Comme d’habitude lorsqu’un projet nous est présenté comme utopique, il va de soi que la dystopie n’est pas bien loin.
L’éthique
La mise au point d’une technologie de cette trempe signifie non seulement que nous soyons en mesure de copier des données vers un support matériel, mais également que nous sachions ce que nous copions. Cela requiert une connaissance intégrale du moindre octet de notre cerveau. La vie privée en prend un sacré coup !
Par ailleurs, s’il est possible de transférer des données que nous comprenons intégralement, n’est-il pas possible, dès lors, de modifier ces données ? Une telle reprogrammation serait un outil redoutable de manipulation des esprits. À notre humble échelle d’humains du 21e siècle, nous sommes certes manipulables et manipulés à tour de bras (par les médias de masse, notamment), mais cela reste du pipi de chat comparé à un projet de cette ampleur. Imaginez une France où, au lieu de 4 millions, ce sont bel et bien 66 millions de Charlie qui défilent et qui sont absolument d’accord avec Caroline Fourest et BHL ?
L’épineux soucis philosophique ou religieux
Depuis très longtemps, l’Homme s’est posé des questions son environnement, son existence, le sens de la vie et bien évidemment, ce qu’il y a après.
Toutes ces questions ont été abondamment abordées au sein des plus grands courants religieux de l’Histoire, en passant par les religions monothéistes abrahamiques, les spiritualités asiatiques, les croyances païennes, l’astrologie, etc.
On remarque notamment que les civilisations qui ont perduré avaient généralement un rapport très étroit avec le Divin, l’Éternel. Ce qui est somme toute logique, puisque la croyance est l’un des aspects sociétaux fondamentaux qui peuvent galvaniser les troupes, les peuples, et leur donner les références morales et sociales nécessaires à leur prospérité sur le long terme. Bien entendu, il s’agit-là d’un seul facteur, l’Homme restant un être imparfait. Chaque société a donc connu un déclin plus ou moins important, pour des raisons variées.

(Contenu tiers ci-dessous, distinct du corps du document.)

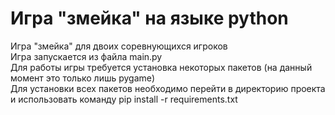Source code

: # Игра "змейка" на языке python
Игра "змейка" для двоих соревнующихся игроков \
Игра запускается из файла main.py \
Для работы игры требуется установка некоторых пакетов (на данный момент это только лишь pygame) \
Для установки всех пакетов необходимо перейти в директорию проекта и использовать команду pip install -r requirements.txt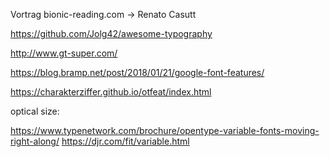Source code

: Vortrag bionic-reading.com → Renato Casutt



https://github.com/Jolg42/awesome-typography




http://www.gt-super.com/



https://blog.bramp.net/post/2018/01/21/google-font-features/







https://charakterziffer.github.io/otfeat/index.html



optical size:

https://www.typenetwork.com/brochure/opentype-variable-fonts-moving-right-along/
https://djr.com/fit/variable.html
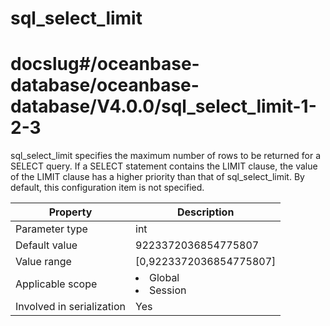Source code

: sql_select_limit
=====================================
# docslug#/oceanbase-database/oceanbase-database/V4.0.0/sql_select_limit-1-2-3
sql_select_limit specifies the maximum number of rows to be returned for a SELECT query. If a SELECT statement contains the LIMIT clause, the value of the LIMIT clause has a higher priority than that of sql_select_limit. By default, this configuration item is not specified.


| **Property** | **Description** |
|---------|------------------------------------------------------------------------------------------------------------|
| Parameter type | int |
| Default value | 9223372036854775807 |
| Value range | [0,9223372036854775807] |
| Applicable scope | <li> Global   <li> Session |
| Involved in serialization | Yes |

Quoi qu’il en soit, le point commun de tous ces systèmes de croyance est qu’ils accordaient un caractère sacré à la vie et à la mort. Selon les croyances, l’âme retourne auprès de l’éternel ou se réincarne dans une nouvelle vie, à la recherche de la paix éternelle, pour clore un cycle. L’idée générale étant de s’améliorer pour être plus proche de l’éternité et de la paix.
Dans le cas que suppose cette immortalité numérique, non seulement l’âme ou la conscience de soi risque d’être perdue au sens propre (rien ne garantit son transfert effectif), mais également au sens figuré (la perdition). Car la recherche de l’immortalité dans ce bas monde est, en soi, un déni, un refus de suivre le cours naturel des choses. Qu’on le veuille ou non, on devra tous y passer… Et que l’on ait eu raison ou pas de croire en une entité divine, cela ne change rien au résultat final.
Conclusion
Pour toutes les raisons invoquées ci-dessus, il est bien évidemment préférable de tenter de résoudre les problèmes et de relever les défis qui se présentent à nous, ici et maintenant, que de chercher à atteindre l’immortalité matérielle.
Dans un but d’amélioration de soi et de notre société, il serait bon que chacun prenne, à l’occasion, le temps de se poser pour remettre en question l’existence, l’ordre pas si « naturel » des choses, et de se rapprocher de son intériorité. C’est ce qui fait de nous des êtres humains, et c’est ce qui nous différencie, par la force des choses, du modèle « robot-automate ».